I’m saved from answering, as the flight attendant stops by with our drink orders. She gives him his bourbon before handing me a soda. I clasp both hands around the glass and look down into the bubbly dark liquid.

“Thank you,” I murmur.

“You’re welcome,” she says. “Let me know if there’s anything else I can do for you.”

Silence is always awkward between two people who don’t know each other, but the quiet that settles over us now takes it to a whole other level—an exciting yet scary one. From the first moment I looked into his eyes, the earth seemed to stop. And when he touched me, bringing me back from the edge of fear and despair, my body came alive. Why I feel safe enough to confide in him, I’m not sure, but maybe I just need to break the disquiet.

“I’m not just visiting my friend.”

“I sensed a story there,” he says, and the weight of his scrutiny tingles down my spine.

I sip my soda and watch the nothingness outside the window. It’s easier to talk when I’m not facing him. “My life kinda fell apart this morning. Next thing I know, I’m on a plane.” A lengthy pause goes by. “I’m not going back.” I’m not sure if I’m trying to convince him or myself.

He lets out a low whistle. “That’s a gutsy move.”

A mocking laugh rumbles in my throat. “It’s a cowardly move.”

“How so?”

Biting my lip, I shoot him a furtive glance. “I fucked up, and instead of dealing with the consequences, I ran away.”

“I wouldn’t peg you for the type of person not to own up to a mistake.”

“Oh, I own it completely. But I can’t make it right, and I can’t take it back. Apologizing didn’t matter. He left anyway.”

“Your boyfriend?”

“As of this morning, my ex

-boyfriend.”

He falls quiet for a few moments, and I wonder if he’s judging me. Coming to certain conclusions like everyone in Whiskey Flats will undoubtedly do.

That I’m a slut. A cheater. Someone without morals.

But that’s crazy thinking. He doesn’t know me well enough to judge, and I didn’t tell him all the dirty details.

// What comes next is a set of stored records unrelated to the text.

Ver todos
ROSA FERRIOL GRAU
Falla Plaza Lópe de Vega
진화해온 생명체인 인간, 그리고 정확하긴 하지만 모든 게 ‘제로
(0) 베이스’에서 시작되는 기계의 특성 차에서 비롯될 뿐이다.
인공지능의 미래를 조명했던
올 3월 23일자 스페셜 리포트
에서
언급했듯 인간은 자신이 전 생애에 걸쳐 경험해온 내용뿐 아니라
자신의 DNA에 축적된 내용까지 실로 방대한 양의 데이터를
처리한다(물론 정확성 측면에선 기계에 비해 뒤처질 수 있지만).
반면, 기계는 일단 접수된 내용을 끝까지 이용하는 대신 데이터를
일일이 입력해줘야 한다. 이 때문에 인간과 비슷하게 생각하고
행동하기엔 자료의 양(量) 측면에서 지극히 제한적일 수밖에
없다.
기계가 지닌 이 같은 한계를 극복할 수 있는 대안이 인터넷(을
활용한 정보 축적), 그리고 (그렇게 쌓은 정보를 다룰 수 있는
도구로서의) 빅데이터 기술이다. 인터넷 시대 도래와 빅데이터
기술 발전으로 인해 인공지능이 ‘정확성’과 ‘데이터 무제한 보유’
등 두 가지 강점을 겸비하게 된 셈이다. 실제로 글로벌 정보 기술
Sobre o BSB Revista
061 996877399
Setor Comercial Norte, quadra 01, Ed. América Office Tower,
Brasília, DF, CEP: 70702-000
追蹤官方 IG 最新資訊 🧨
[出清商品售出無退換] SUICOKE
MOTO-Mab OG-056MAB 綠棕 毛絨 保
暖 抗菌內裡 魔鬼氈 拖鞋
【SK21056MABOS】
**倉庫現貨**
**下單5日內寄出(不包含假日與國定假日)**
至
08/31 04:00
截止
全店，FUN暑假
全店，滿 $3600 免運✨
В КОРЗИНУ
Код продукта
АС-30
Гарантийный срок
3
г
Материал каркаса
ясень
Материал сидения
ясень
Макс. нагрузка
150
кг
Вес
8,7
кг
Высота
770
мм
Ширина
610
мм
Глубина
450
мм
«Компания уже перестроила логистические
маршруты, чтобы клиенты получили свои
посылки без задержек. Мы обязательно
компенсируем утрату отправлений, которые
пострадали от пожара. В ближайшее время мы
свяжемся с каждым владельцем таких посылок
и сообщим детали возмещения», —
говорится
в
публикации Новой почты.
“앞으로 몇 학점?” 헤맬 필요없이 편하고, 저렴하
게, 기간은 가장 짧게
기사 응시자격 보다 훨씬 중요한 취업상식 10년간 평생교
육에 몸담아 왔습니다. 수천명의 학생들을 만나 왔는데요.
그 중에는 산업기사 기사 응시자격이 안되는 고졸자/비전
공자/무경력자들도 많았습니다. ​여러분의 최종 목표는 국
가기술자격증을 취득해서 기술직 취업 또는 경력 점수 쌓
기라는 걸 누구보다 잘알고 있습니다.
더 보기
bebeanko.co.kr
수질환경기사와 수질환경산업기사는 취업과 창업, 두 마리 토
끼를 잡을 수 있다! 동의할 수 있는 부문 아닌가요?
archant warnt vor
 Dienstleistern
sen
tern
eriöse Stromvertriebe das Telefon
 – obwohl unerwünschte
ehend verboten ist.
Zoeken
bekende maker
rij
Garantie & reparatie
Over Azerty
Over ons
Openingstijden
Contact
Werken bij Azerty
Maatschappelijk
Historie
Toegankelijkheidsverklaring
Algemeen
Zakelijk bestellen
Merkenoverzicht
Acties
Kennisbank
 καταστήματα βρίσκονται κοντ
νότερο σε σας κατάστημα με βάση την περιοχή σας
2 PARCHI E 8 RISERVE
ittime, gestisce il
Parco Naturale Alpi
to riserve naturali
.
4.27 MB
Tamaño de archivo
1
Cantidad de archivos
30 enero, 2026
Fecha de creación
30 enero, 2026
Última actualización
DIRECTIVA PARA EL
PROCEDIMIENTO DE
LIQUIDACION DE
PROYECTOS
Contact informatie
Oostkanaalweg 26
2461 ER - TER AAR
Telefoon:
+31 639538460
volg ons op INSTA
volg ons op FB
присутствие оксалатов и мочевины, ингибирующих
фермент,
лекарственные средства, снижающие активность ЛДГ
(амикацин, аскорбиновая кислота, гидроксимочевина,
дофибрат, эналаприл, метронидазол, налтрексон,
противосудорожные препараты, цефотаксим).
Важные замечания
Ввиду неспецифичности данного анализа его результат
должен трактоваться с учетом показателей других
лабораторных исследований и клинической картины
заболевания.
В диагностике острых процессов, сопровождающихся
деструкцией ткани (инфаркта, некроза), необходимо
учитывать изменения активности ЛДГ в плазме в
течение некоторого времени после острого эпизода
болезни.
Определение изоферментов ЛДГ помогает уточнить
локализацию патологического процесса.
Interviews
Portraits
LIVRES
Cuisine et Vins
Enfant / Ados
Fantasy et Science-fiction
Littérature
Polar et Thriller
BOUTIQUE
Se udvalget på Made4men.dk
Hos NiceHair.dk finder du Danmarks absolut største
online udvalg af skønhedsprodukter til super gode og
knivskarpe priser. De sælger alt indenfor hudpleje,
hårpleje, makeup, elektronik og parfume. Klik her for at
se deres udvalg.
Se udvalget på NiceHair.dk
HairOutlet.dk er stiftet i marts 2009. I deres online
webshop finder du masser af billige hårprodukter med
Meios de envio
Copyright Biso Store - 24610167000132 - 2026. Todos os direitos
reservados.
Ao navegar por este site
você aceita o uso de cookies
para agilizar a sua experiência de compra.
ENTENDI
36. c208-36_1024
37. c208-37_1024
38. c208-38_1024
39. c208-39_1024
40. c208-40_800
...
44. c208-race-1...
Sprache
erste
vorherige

“How long were you together?”

“Since high school.” I don’t mention the on-again off-again nature of my relationship with Chris.

“I’m sorry, Jules.”

I shrug, but on the inside, I melt from the way he says my name. Part of me wants to know his name, and part of me willingly falls into the safety net of anonymity. After I step off this plane, I know I’ll always remember him as my sexy stranger.

“Do you believe in fate?” I look at him then, holding his seductive gaze with a boldness I don’t feel. But I cling to the facade anyway, losing myself to this surreal feeling of looking into a stranger’s eyes and not seeing a stranger at all. Something deep inside me responds to him in a way that confuses me. Rattles me.

I sink into the idea that I somehow know him.

He blinks after a few seconds, and the moment is gone. “Fate…like in a higher power?”

Tilting my head, I shrug a shoulder. “Maybe. I don’t know.”

Right now, I want to believe in something as nebulous as fate. I want to believe that I’m meant to be on this plane heading for the unknown. That the destruction of my life this morning had a purpose other than to grind my heart to dust.